NVIDIA opened its CES 2026 special presentation with CEO Jensen Huang laying out a broad vision for AI across computing, robotics and autonomous systems. At the heart of the presentation was Rubin, NVIDIA’s first extreme-codesigned AI computing platform that combines six tightly integrated components including Rubin GPUs, Vera CPUs and advanced networking and DPU units. This platform is now in full production and designed to lower the cost of large-scale AI training and inference while boosting performance significantly compared with previous generations.
Alongside Rubin, NVIDIA highlighted open AI models spanning key domains like healthcare, climate science, robotics simulation and autonomous driving. These models are trained on NVIDIA supercomputers and available to developers and enterprises to build AI solutions.

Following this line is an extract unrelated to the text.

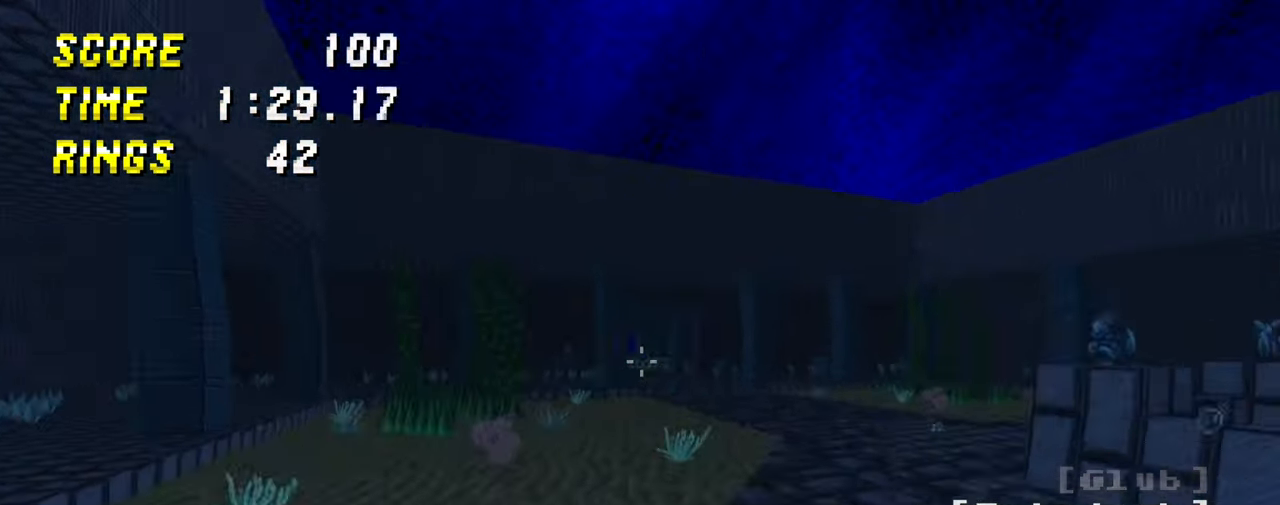
{"keys": ["w"], "mouse": [], "events": []}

Huang emphasized that open models enable broad innovation across industries and form the foundation for next-generation intelligence.
NVIDIA also showcased advancements in physical AI, including models for real-world reasoning and simulation that help robots and autonomous systems perceive and act. A highlight was an AI defined driving demo using the Alpamayo reasoning model family integrated with the DRIVE platform, showcased on a Mercedes-Benz CLA.
Additional announcements included updates to gaming technology like DLSS 4.5 for enhanced graphics and expanded support for GeForce NOW and AI-enabled workflows for creators.